残り合格枠はキーパー含めてたった3人である。
ひょっとすればキーパー3人で終了の恐れもある。
全員が緊張と恐怖で一杯一杯に見えた。
ただ、そんな時も1人生き生きと動く選手がいた。
覚束無い足取りのチームメイト、そして相手選手を次々プレッシャーを掛けるように抜き去る。
最後尾から、一気に敵陣に進出する。
神出鬼没のリベロである。これこそが葵が気になっていた智である。
「うわー持っていくな~」
葵は、自分もピッチに立っていたくなった。
智は、ある程度掻き乱したところで右サイドにパスを送る。
しかし、あっさりトラップミスしタッチラインをボールが割ってしまう。
「そんな硬くなんなよ。
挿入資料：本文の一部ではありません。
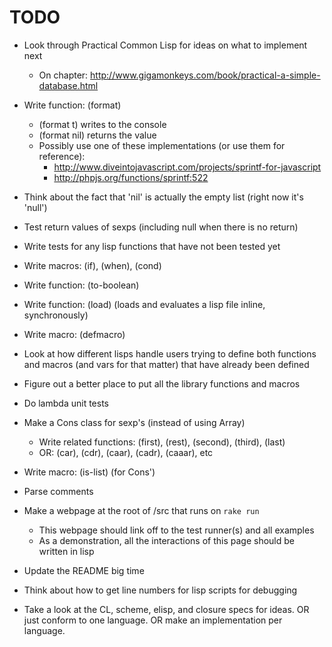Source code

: # TODO

* Look through Practical Common Lisp for ideas on what to implement next
	* On chapter: http://www.gigamonkeys.com/book/practical-a-simple-database.html

* Write function: (format)
	* (format t) writes to the console
	* (format nil) returns the value
	* Possibly use one of these implementations (or use them for reference):
		* http://www.diveintojavascript.com/projects/sprintf-for-javascript
		* http://phpjs.org/functions/sprintf:522
* Think about the fact that 'nil' is actually the empty list (right now it's 'null')
* Test return values of sexps (including null when there is no return)
* Write tests for any lisp functions that have not been tested yet
* Write macros: (if), (when), (cond)
* Write function: (to-boolean)
* Write function: (load) (loads and evaluates a lisp file inline, synchronously)
* Write macro: (defmacro)
* Look at how different lisps handle users trying to define both functions and macros (and vars for that matter) that have already been defined
* Figure out a better place to put all the library functions and macros
* Do lambda unit tests
* Make a Cons class for sexp's (instead of using Array)
	* Write related functions: (first), (rest), (second), (third), (last)
	* OR: (car), (cdr), (caar), (cadr), (caaar), etc
* Write macro: (is-list) (for Cons')
* Parse comments
* Make a webpage at the root of /src that runs on `rake run`
	* This webpage should link off to the test runner(s) and all examples
	* As a demonstration, all the interactions of this page should be written in lisp
* Update the README big time
* Think about how to get line numbers for lisp scripts for debugging
* Take a look at the CL, scheme, elisp, and closure specs for ideas. OR just conform to one language. OR make an implementation per language.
落ちても受かっても楽しかったらまた次に進めるんだからよ。つまんないままだったらサッカーするの憂鬱になるぞ?」
ニッと笑えば、直ぐ様智は走り出す。
「やはり最後の合格者はアイツで決定じゃな」
丹波もやはり、智を気に入っていたのだった。
スローインからの反撃に智はDFラインを統率し、反撃を最小限で留める。
勿論守備も出来て纏めることも可能な万能プレーヤーである。
こんな選手を外す理由など見つからなかった。
しかし、もっと驚く点は、その後どちらのキーパーも無失点だということ。
どんなに守備が上手くてもピンチを招かないなんてことはない。
それを考えれば、歩と松村も合格に値すると言える。